In its annual figures, the Revenue reported the figure for cash expected at just under £13.14bn.
The actual cash collections from tax investigations increased by £2.7bn from £10.3bn for 2017/18. That year, the compliance yield was actually lower than the previous period (£10.34bn in 2015/16).
This cash, the revenue stated in its report, was “additional revenue due when [HMRC] identify past non-compliance, with a reduction to reflect any revenue we know will not be collected (for example, in some instances when a business becomes insolvent)”.
The cash collected constitutes over a third of HMRC’s £34bn compliance yield for the period, with the remainder being made up of future losses prevented; future benefit; product and process analysis; and accelerated payments.
Clive Gawthorpe, partner at UHY Hacker Young said, “HMRC has managed to collect a bumper yield from investigations into individuals but it comes at a cost”.
According to Gawthorpe, the increased yield could be attributed to the controversial loan charge, which he described as “draconian but [HMRC] pushed on with its schedule regardless”.
The loan charge came into effect on 6 April and applies to anyone who had used a so-called disguised remuneration scheme.
It included a 45% non-refundable charge on loans advanced through any such scheme, however those involved were given the chance to settle with HMRC before the April deadline.
In its annual report, HMRC highlighted that it had written to more than 40,000 people that it believed could be affected by the charge. The charge would apply to any disguised remuneration loans outstanding on the 5 April 2019 deadline.
“Since then we have agreed on around 7,000 settlements, worth more than £1.5bn. We have introduced simplified tax payment arrangements for those settling under the published settlement terms,” the report stated.
UHY Hacker Young said another explanation for the bumper compliance yield could be HMRC’s recent offshore tax campaign – under which it said taxpayers needed to claim income or gains by September 2018 and pay their liabilities or risk “up to 200% of the amount owed”.
HMRC clarified that its offshore tax campaign was just one of a number of initiatives that will have contributed to an increase in cash collected.

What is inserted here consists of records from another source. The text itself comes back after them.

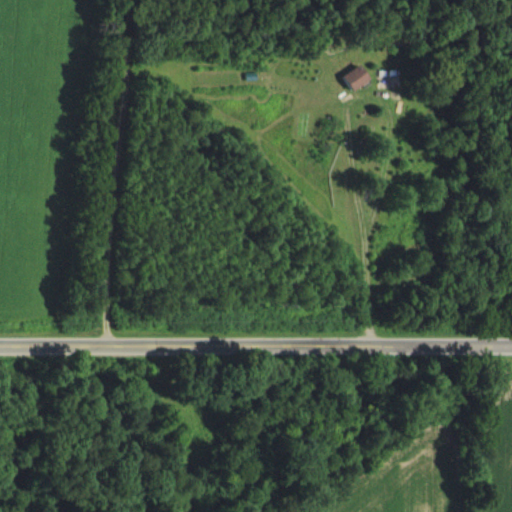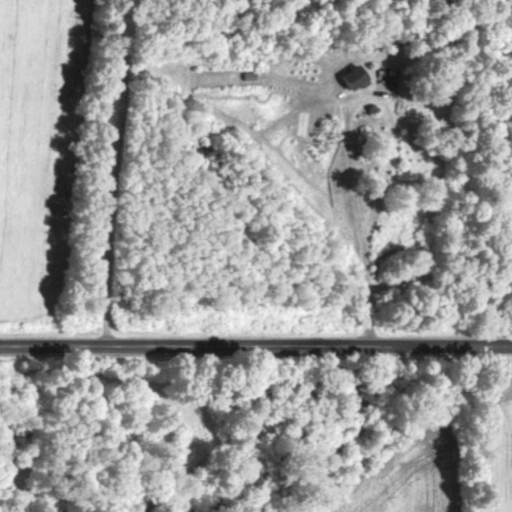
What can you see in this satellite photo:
building: (386, 78)
building: (224, 79)
building: (346, 79)
road: (256, 342)
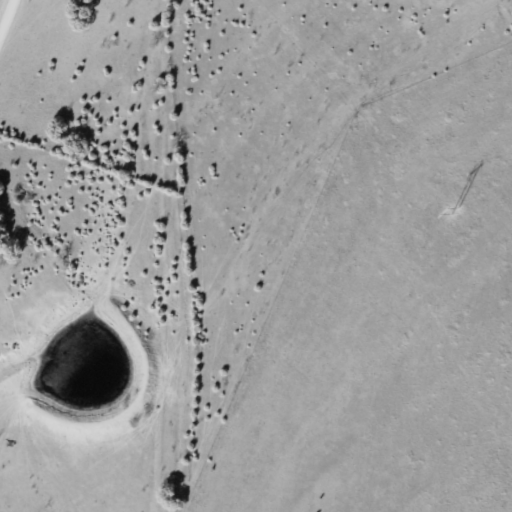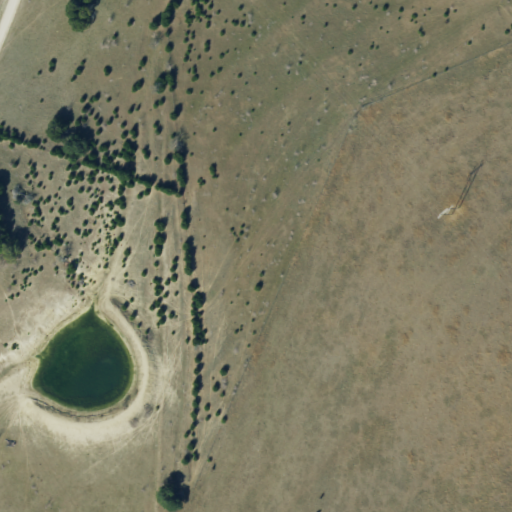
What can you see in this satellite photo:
road: (5, 13)
power tower: (453, 211)
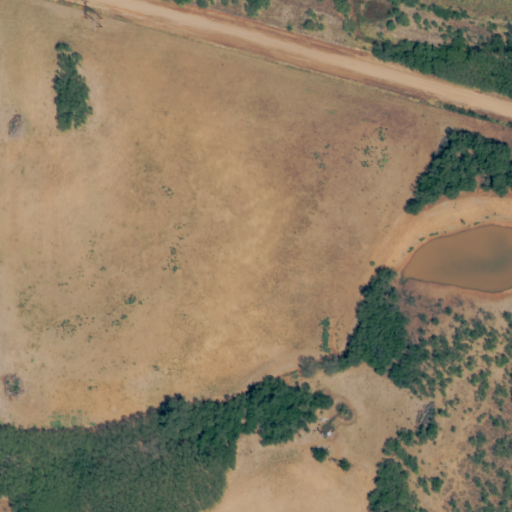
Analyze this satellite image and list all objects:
power tower: (99, 20)
road: (323, 51)
road: (490, 487)
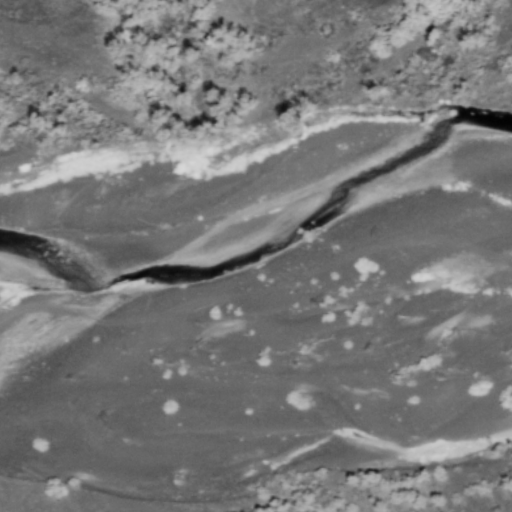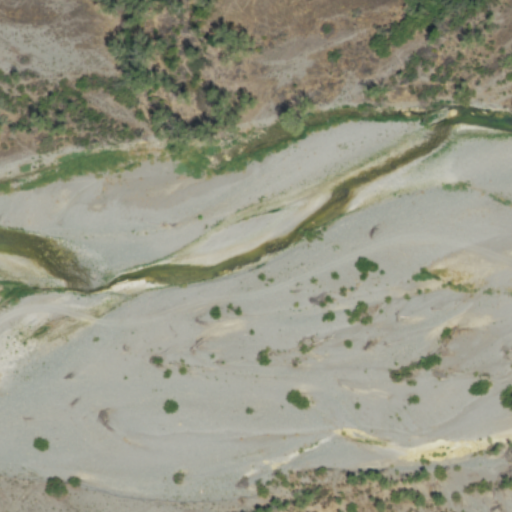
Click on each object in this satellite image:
river: (261, 229)
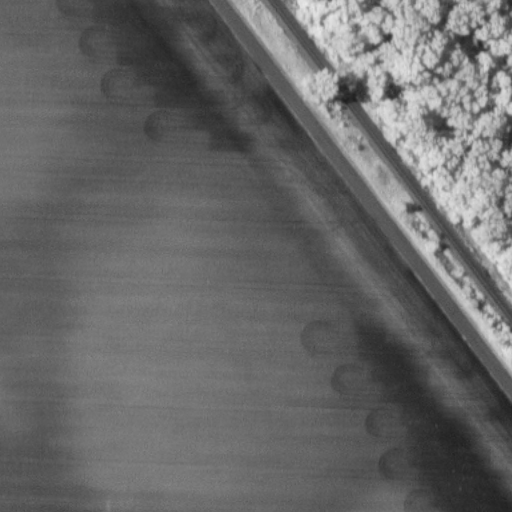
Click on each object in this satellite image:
railway: (391, 159)
road: (366, 193)
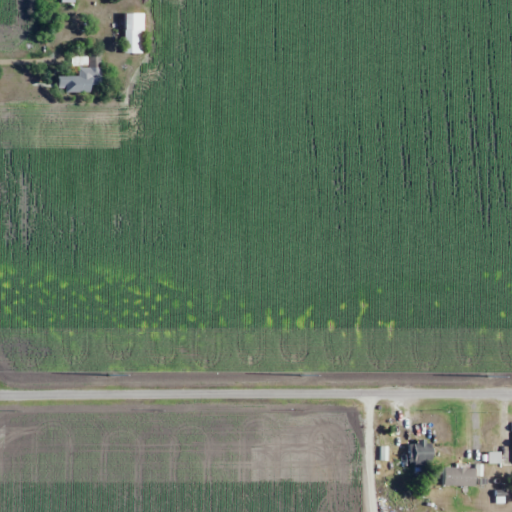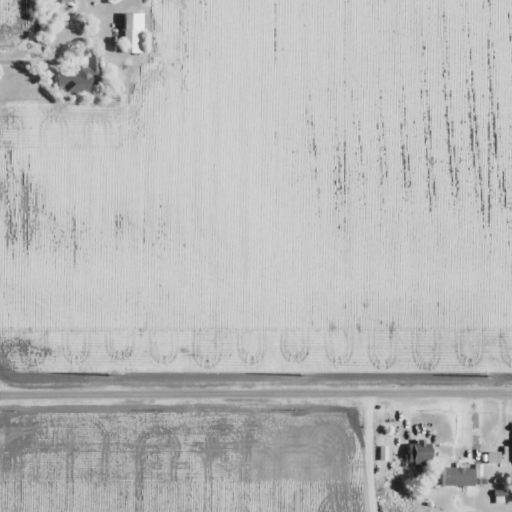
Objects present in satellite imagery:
building: (131, 32)
building: (127, 33)
building: (77, 73)
crop: (268, 200)
power tower: (111, 374)
power tower: (303, 374)
power tower: (488, 377)
road: (255, 395)
building: (511, 447)
road: (372, 453)
building: (415, 454)
building: (483, 457)
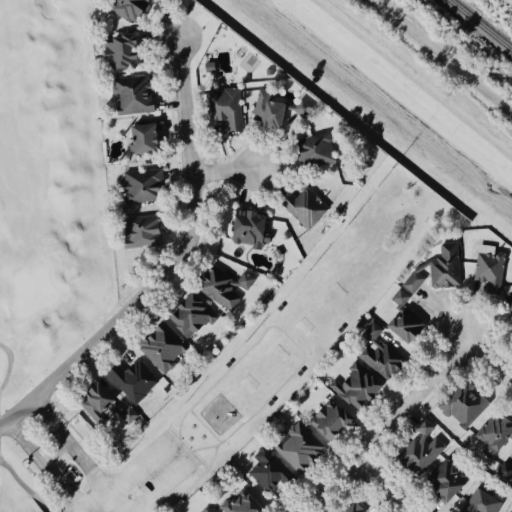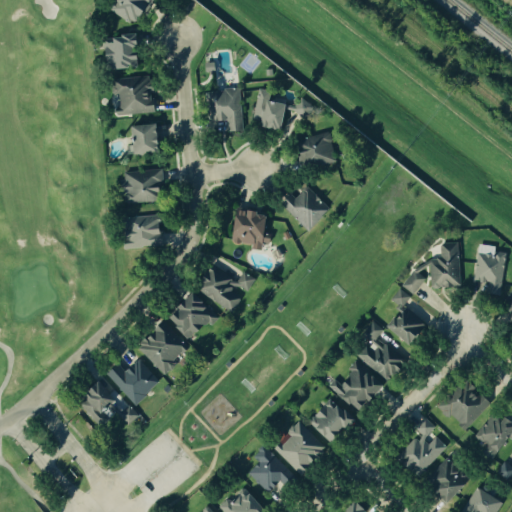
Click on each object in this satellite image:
building: (124, 9)
building: (124, 9)
railway: (479, 25)
building: (117, 52)
building: (117, 53)
railway: (440, 57)
building: (131, 96)
building: (131, 96)
building: (298, 109)
building: (298, 109)
building: (223, 110)
building: (223, 110)
building: (263, 112)
building: (264, 113)
building: (139, 140)
building: (139, 140)
building: (312, 152)
building: (312, 153)
road: (225, 170)
building: (138, 188)
building: (139, 188)
park: (47, 205)
building: (303, 208)
building: (303, 208)
building: (246, 230)
building: (246, 230)
building: (138, 233)
building: (138, 233)
road: (189, 251)
building: (487, 269)
building: (432, 270)
building: (488, 270)
building: (433, 271)
park: (341, 288)
building: (221, 289)
building: (222, 289)
building: (397, 299)
building: (397, 300)
building: (507, 306)
building: (508, 306)
building: (279, 307)
building: (186, 315)
building: (187, 315)
building: (401, 327)
building: (402, 328)
building: (340, 329)
park: (283, 339)
road: (290, 339)
building: (158, 348)
road: (2, 349)
building: (158, 349)
building: (378, 359)
building: (379, 360)
road: (490, 361)
building: (227, 364)
park: (262, 371)
building: (299, 373)
building: (131, 381)
building: (131, 381)
building: (352, 387)
building: (353, 388)
building: (269, 403)
building: (94, 404)
building: (95, 405)
building: (460, 405)
building: (460, 406)
road: (16, 412)
road: (50, 421)
building: (327, 421)
building: (327, 421)
road: (179, 423)
road: (204, 426)
road: (390, 429)
road: (171, 434)
road: (172, 440)
road: (24, 442)
road: (218, 444)
building: (493, 445)
building: (493, 445)
road: (182, 446)
road: (201, 448)
building: (297, 448)
building: (297, 449)
building: (417, 450)
building: (418, 451)
road: (55, 454)
road: (193, 458)
road: (191, 460)
road: (141, 467)
parking lot: (160, 467)
building: (267, 471)
building: (267, 471)
road: (98, 477)
building: (443, 481)
building: (443, 481)
road: (197, 483)
road: (24, 485)
road: (158, 487)
road: (384, 487)
road: (61, 488)
road: (100, 502)
building: (238, 503)
building: (238, 503)
building: (478, 503)
building: (479, 503)
building: (351, 508)
building: (351, 508)
building: (207, 509)
building: (206, 510)
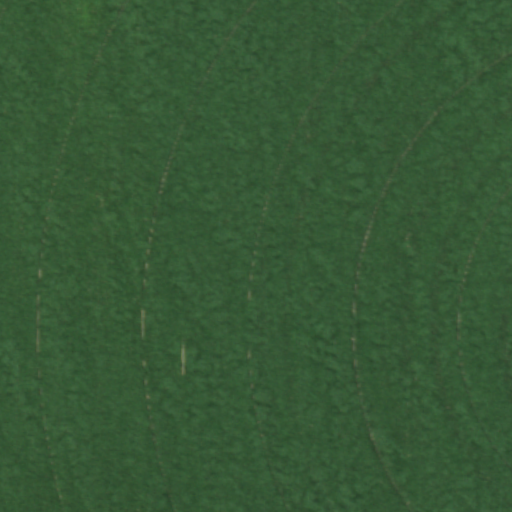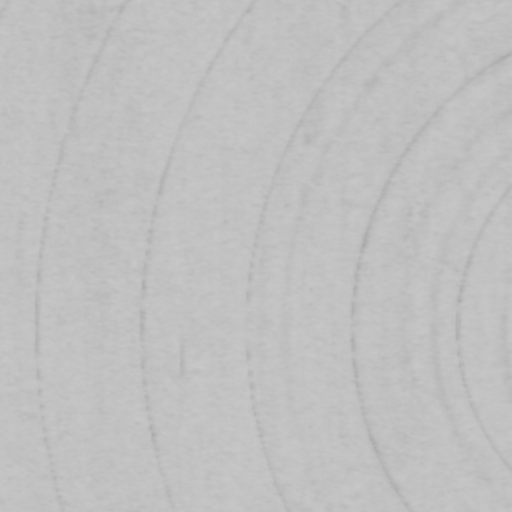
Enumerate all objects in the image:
crop: (256, 256)
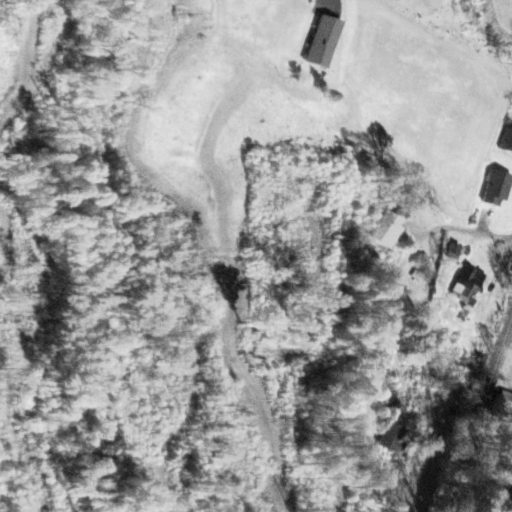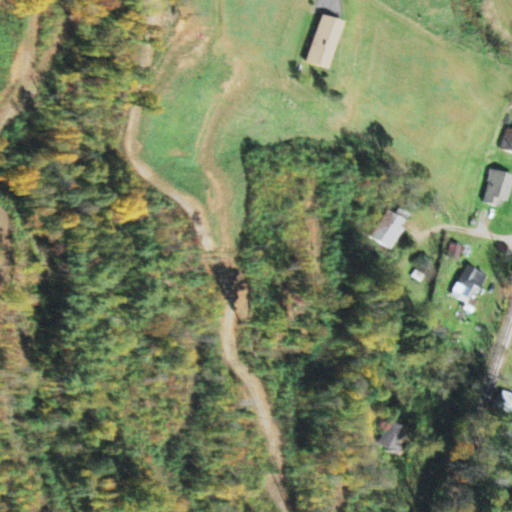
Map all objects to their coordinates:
road: (333, 4)
building: (323, 44)
building: (507, 143)
building: (497, 191)
building: (391, 231)
road: (393, 284)
building: (468, 291)
building: (505, 401)
railway: (479, 415)
road: (491, 498)
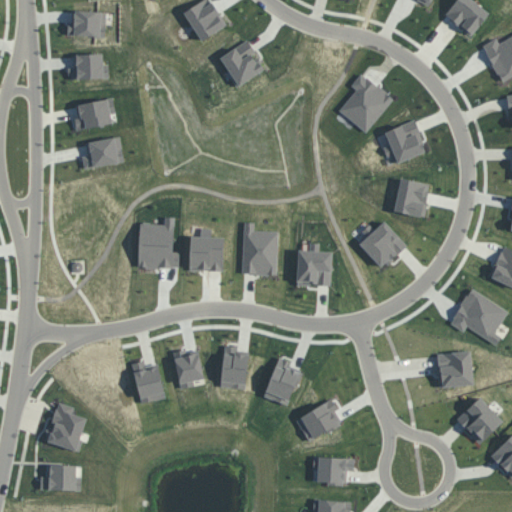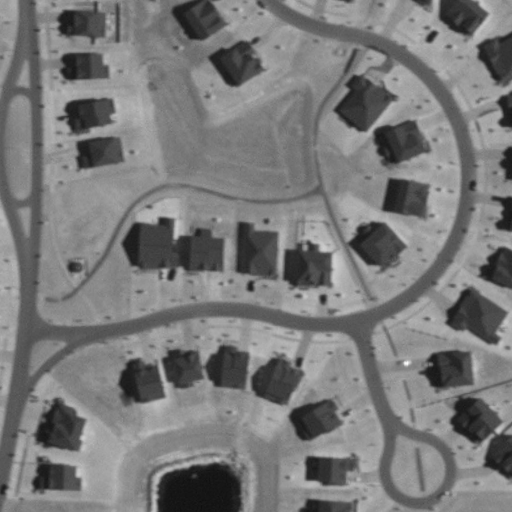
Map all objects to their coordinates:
building: (467, 14)
road: (28, 15)
building: (89, 66)
road: (20, 89)
building: (96, 111)
road: (2, 142)
road: (36, 143)
road: (61, 170)
road: (186, 187)
building: (412, 196)
road: (22, 203)
road: (353, 247)
building: (259, 250)
building: (206, 252)
building: (504, 266)
building: (314, 267)
road: (405, 296)
building: (480, 314)
road: (52, 330)
road: (20, 363)
road: (373, 373)
building: (282, 381)
building: (66, 426)
building: (65, 428)
building: (61, 477)
building: (62, 477)
road: (435, 498)
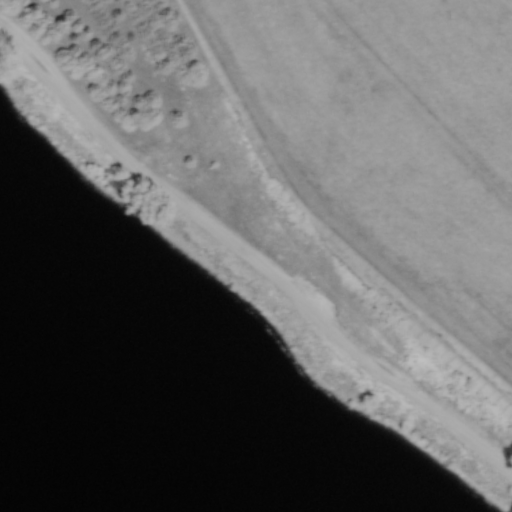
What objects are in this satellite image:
road: (317, 229)
road: (252, 258)
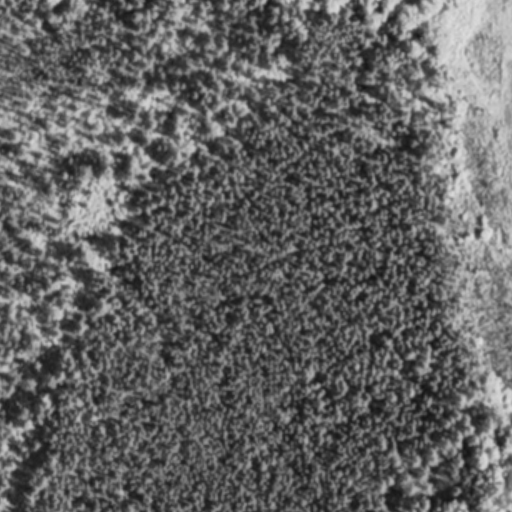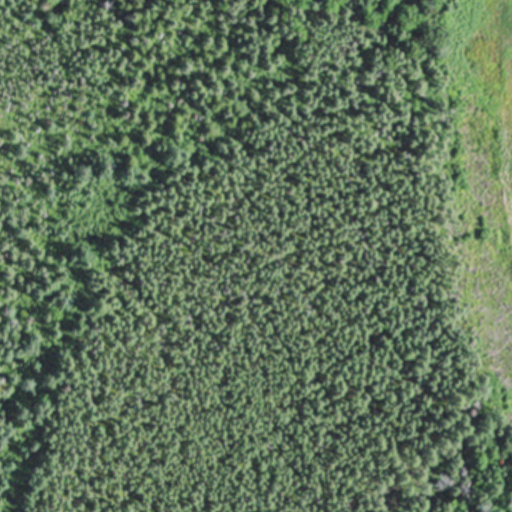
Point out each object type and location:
crop: (480, 59)
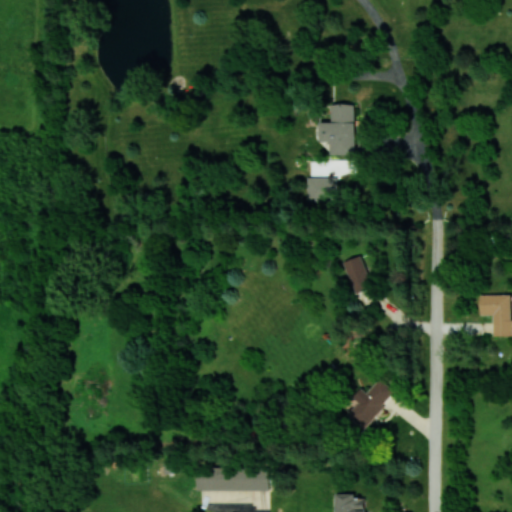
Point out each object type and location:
road: (403, 84)
building: (341, 129)
building: (318, 188)
road: (435, 197)
building: (358, 273)
building: (499, 311)
road: (438, 365)
building: (371, 403)
building: (235, 478)
building: (351, 503)
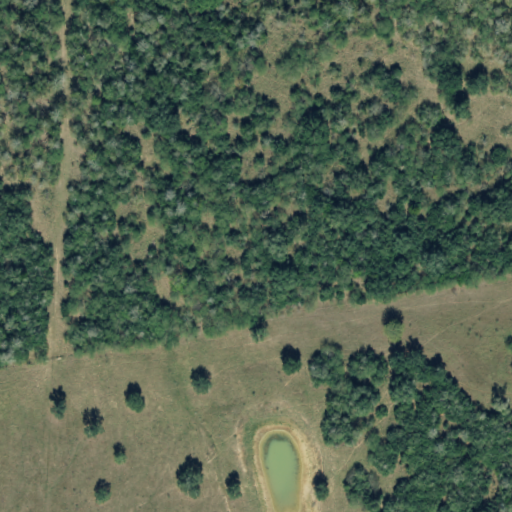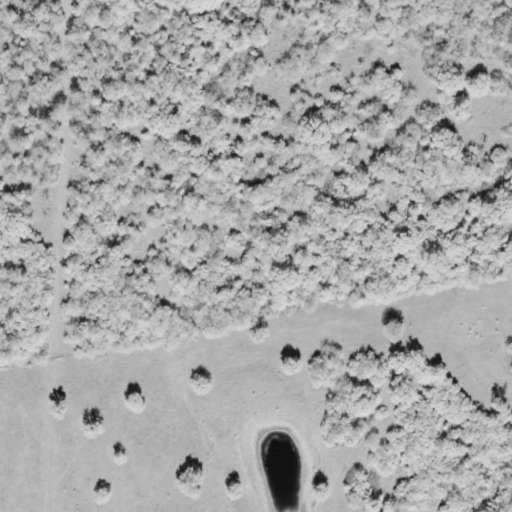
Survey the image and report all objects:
road: (98, 50)
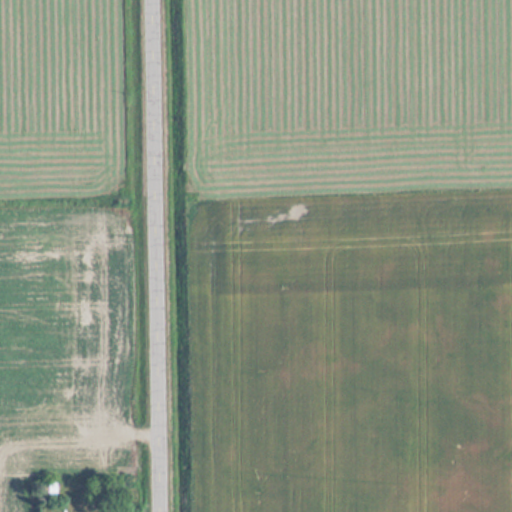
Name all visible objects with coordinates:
road: (154, 256)
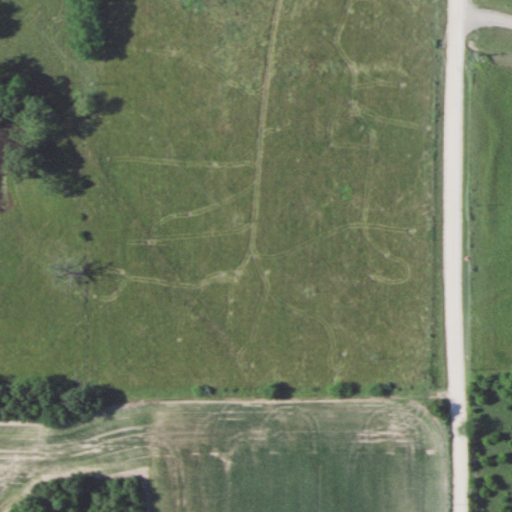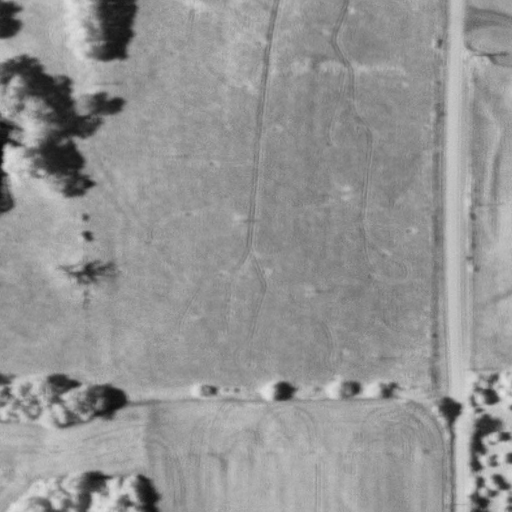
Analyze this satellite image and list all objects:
road: (483, 19)
road: (451, 190)
road: (456, 445)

The group also pointed towards advances in collecting data and building evidence for investigations at the Revenue’s disposal.
“Over the last couple of years, HMRC has used a huge variety of sophisticated measures to help boost cash collected from investigations. Technology is playing an increasingly important part in identifying cases and it integration into the compliance process is set to continue,” Gawthorpe said.